Le PeTiT CiRqUe (Fr, The Little Circus) (pronounced lə pəti siʁk) is an all-youth professional circus company based in Los Angeles, California. LPC was founded in 2012 by Nathalie Yves Gaulthier, a former child actress and competitive gymnast. LPC consists of a wide array of cirque specialists, including acrobats, aerialists, contortionists, hand balancers, and foot archers, and other performing specialists, such as vocalists, dancers, hoop dancers, and martial artists. The troupe has performed in the United States, Canada, Norway, and the United Arab Emirates.

==Humanitarian contributions==

Nathalie Yves Gaulthier believes cirque is a tool for social change and education. A large percentage of LPC's performances are for charities, especially those that support children's causes. In the children's fundraising arena, Le PeTiT CiRqUe's performances have raised money for at-risk children (Ometz), children with heart disease (Camp del Corazon), hospitalized children (Starlight Children's Foundation), youth athletics (California State Games), children with Treacher Collins Syndrome (Children's Craniofacial Association), and children with life-threatening diseases (Make-A-Wish Foundation). LPC performances have also helped raise funds for world peace (the Norwegian Nobel Institute), Native American scholarships (Theresa A. Mike Scholarship Foundation), breast cancer research (Breast Cancer Research Foundation), animal care (Performing Animal Welfare Society), the performing arts (TuTu Foundation), and homeless veterans (Heroes Helping Heroes).

==Film and television appearances (2017–present)==
- Little Big Shots US television series
- Little Big Shots Australia television series
- Hallmark Channel's Home & Family Series
- Pickler & Ben television show, Nashville, Tennessee
- Born This Way, A&E US television series
- Saving Flora independent film (2018 release)

==Key performances (2015–present)==
- Nobel Peace Prize Concert, Telenor Arena, Oslo, Norway
- His Holiness the Dalai Lama Global Summit and Birthday Celebration, Bren Center, University of California Irvine
- Agence Ometz charity fundraisers for children, Place des Arts, Montreal, Canada
- Dream Halloween fundraisers for Starlight Children's Foundation, Los Angeles, California
- Camp del Corazon's's Gala del Sol event to provide summer camp for children with heart disease, Dolby Theatre, Hollywood, California
- Jump, Jive & Thrive to benefit the Breast Cancer Research Foundation, Pauley Pavilion, UCLA, Los Angeles, California
- World Choreography Awards, Saban Theatre, Beverly Hills, California
- Miller Children's Hospital, Long Beach, California

==Awards==

National Youth Awards, 2016-17
- Outstanding Production, Junior Division
- Outstanding Group Vocal Performance, Junior Division
- Outstanding Direction (to Nathalie Yves Gaulthier)
National Youth Awards, 2015-16
- Outstanding Production, Junior Division
- Outstanding Lead Actor (to Diego Mariano Pasillas)
- Outstanding Lead Actress (to Angelina Capozzoli)
- Outstanding Supporting Actress (to Kaelyn Mei Whaley)
- Outstanding Direction (to Nathalie Yves Gaulthier)

==Collaboration==

Le PeTiT CiRqUe is not formally affiliated with Cirque du Soleil.
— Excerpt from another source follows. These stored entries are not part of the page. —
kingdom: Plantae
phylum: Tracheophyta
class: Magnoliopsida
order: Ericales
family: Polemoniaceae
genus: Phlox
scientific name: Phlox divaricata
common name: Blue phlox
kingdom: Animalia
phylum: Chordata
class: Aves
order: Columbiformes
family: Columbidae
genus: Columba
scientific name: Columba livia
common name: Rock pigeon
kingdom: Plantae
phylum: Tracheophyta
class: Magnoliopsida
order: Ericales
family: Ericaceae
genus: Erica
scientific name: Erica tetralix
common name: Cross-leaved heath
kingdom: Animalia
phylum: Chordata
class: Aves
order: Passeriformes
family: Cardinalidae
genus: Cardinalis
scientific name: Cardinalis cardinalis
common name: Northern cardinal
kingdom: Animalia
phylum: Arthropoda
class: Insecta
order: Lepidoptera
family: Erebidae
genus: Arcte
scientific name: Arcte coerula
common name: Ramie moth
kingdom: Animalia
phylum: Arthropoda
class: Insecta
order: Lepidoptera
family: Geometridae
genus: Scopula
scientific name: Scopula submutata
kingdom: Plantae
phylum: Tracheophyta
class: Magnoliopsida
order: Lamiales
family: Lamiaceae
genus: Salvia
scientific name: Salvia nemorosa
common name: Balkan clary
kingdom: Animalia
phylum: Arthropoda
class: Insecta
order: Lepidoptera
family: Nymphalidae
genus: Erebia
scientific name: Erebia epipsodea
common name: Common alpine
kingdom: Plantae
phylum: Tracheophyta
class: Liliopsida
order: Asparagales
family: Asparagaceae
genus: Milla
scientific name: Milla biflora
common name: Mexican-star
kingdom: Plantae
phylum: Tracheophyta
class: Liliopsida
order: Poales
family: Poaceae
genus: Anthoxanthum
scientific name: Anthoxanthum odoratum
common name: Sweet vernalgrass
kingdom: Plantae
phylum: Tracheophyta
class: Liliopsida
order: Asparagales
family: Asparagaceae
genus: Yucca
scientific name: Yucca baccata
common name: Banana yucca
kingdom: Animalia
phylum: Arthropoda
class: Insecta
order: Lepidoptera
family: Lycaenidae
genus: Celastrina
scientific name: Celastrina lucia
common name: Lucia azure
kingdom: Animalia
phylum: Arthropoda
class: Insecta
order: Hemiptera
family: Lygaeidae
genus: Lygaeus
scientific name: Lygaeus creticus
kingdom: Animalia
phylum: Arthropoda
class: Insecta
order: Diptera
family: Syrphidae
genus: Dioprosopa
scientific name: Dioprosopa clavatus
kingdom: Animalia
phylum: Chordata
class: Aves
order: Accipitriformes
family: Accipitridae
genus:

But LPC's performers have received instruction at their Los Angeles studio from many current and former Cirque du Soleil artists, including aerialists Uuve Jansson, Ginger Ana Griep-Ruiz, Zoe Sabattie, Lisanna Paloma, Stuart McKenzie, and Petra Sprecher; contortionist Otgo Waller; hand balancers Tatiana Gousarova and Olga Pikhienko; acrobat Galabina Kamemova; physical actor Joshua Zehner; and choreographers Alixa Sutton, Alain Gauthier, and Debra Lynne Brown. One of LPC's current aerialists, Ellowyn Stanton, will appear as a series regular in a new Cirque du Soleil-sponsored television show about a group of young performers attending a circus school.